There are several different concrete node classes: PandaNode, GeomNode, CollisionNode, TextNode, and so on. (They don’t all end in the name “Node”; for instance, Camera and Character are also concrete node classes.)
Instances of these classes are used to construct the scene graph. Most of the meat of the scene graph is PandaNode, which is the most generic type. The leaves are generally GeomNode, which is where all the vertices are stored.
NodePath is just a general handle to a node class of any type. Any node can have a NodePath associated with it. Once you have a NodePath, you can do convenient operations like nodePath.setPos() or nodePath.reparentTo(). These operations can also be done without a NodePath, but it’s clumsier. So we normally keep a NodePath around to any object we’re going to manipulating a lot.
Actually, this isn’t true. At least it shouldn’t be.
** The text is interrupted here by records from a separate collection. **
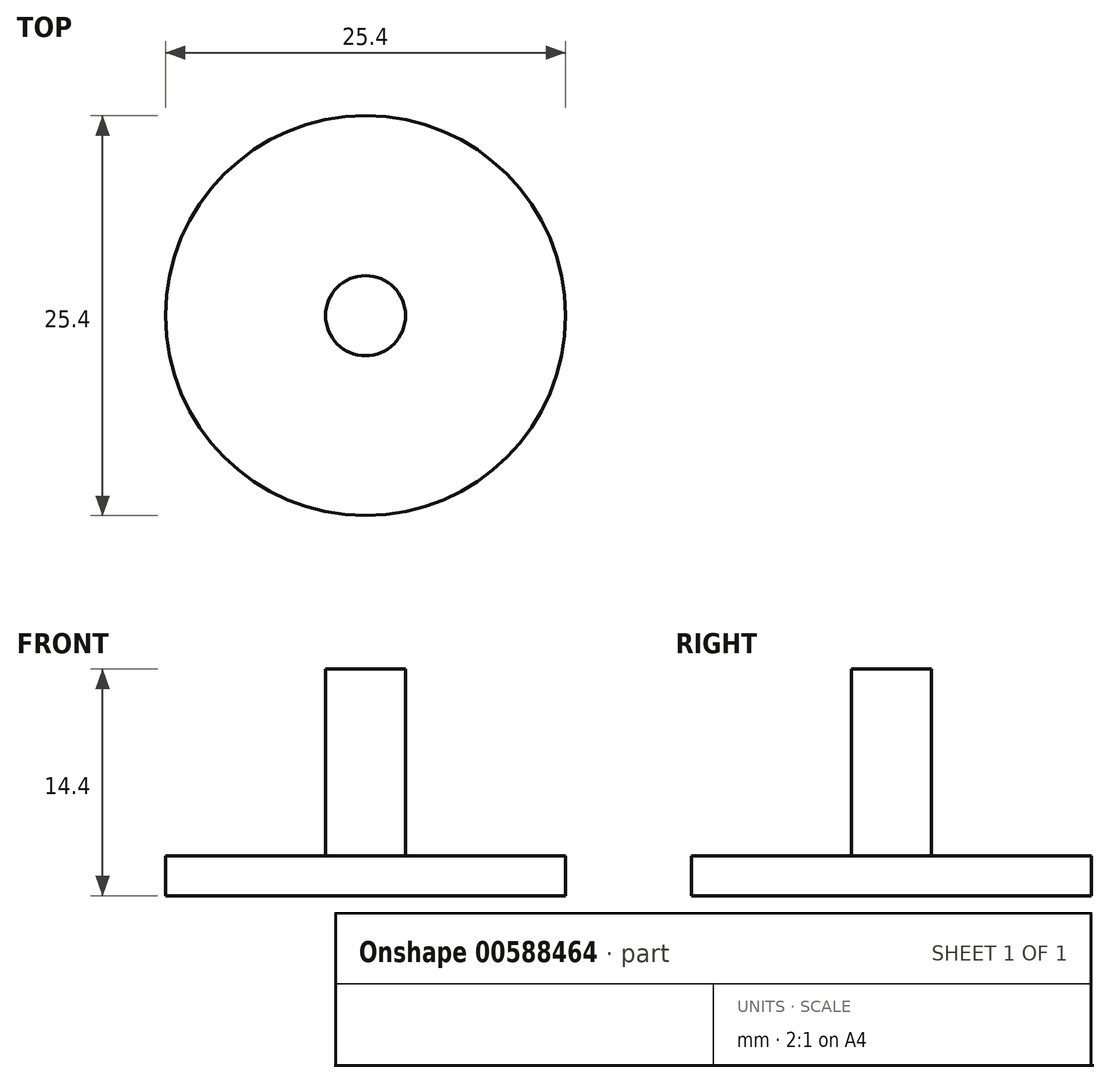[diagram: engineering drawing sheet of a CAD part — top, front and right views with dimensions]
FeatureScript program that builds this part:
annotation { "Feature Type Name" : "Feature", "Feature Type Description" : "" }
export const myFeature = defineFeature(function(context is Context, id is Id, definition is map)
    precondition{}
    {
        {
            var Q0;
            Q0=qCreatedBy(makeId("Front.planeOp"),FACE);
            var sketch = newSketch(context, id + "F0", { "sketchPlane" : qUnion([Q0])});
            skLineSegment(sketch, "E0.bottom", {"start": v(0, 0) * mm, "end": v(-12.7, 0) * mm});
            skLineSegment(sketch, "E0.top", {"start": v(-2.54, 2.54) * mm, "end": v(-12.7, 2.54) * mm});
            skLineSegment(sketch, "E0.left", {"start": v(0, 0) * mm, "end": v(0, 2.54) * mm});
            skLineSegment(sketch, "E0.right", {"start": v(-12.7, 0) * mm, "end": v(-12.7, 2.54) * mm});
            skLineSegment(sketch, "E1.top", {"start": v(-2.54, 14.4) * mm, "end": v(0, 14.4) * mm});
            skLineSegment(sketch, "E1.left", {"start": v(-2.54, 2.54) * mm, "end": v(-2.54, 14.4) * mm});
            skLineSegment(sketch, "E1.right", {"start": v(0, 3.68) * mm, "end": v(0, 14.4) * mm});
            skLineSegment(sketch, "E2", {"start": v(0, 2.54) * mm, "end": v(0, 3.68) * mm});
            skSolve(sketch);
        }
        {
            var Q0;
            Q0 = qSketchRegion(id + "F0", true);
            var Q1;
            Q1=sQuery(id+"F0.wireOp",EDGE,"E0.left");
            revolve(context, id + "F1", {"entities" : qUnion([Q0]), "axis" : qUnion([Q1]), "revolveType" : RevolveType.FULL});
        }
    });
In general, if two NodePaths reference the same instance of a given node, then npA == npB. We go out of our way to ensure this in C++, and it should be true in Python as well.
It might not be the case if you are deriving a custom class from NodePath, though, for instance, Actor. In this case, you might have an Actor A and a NodePath B that reference the same node, but A != B because they are different class types. That’s just a Python thing, though.
Note that a node may have multiple different instances, e.g. multiple parents, or multiple grandparents, or whatever–this means that you might have two different NodePaths which both refer to the same node, but each is a different instance. This possibility is the whole reason we have the NodePath class in the first place: a NodePath encapsulates a unique path to the node from the root, hence its name.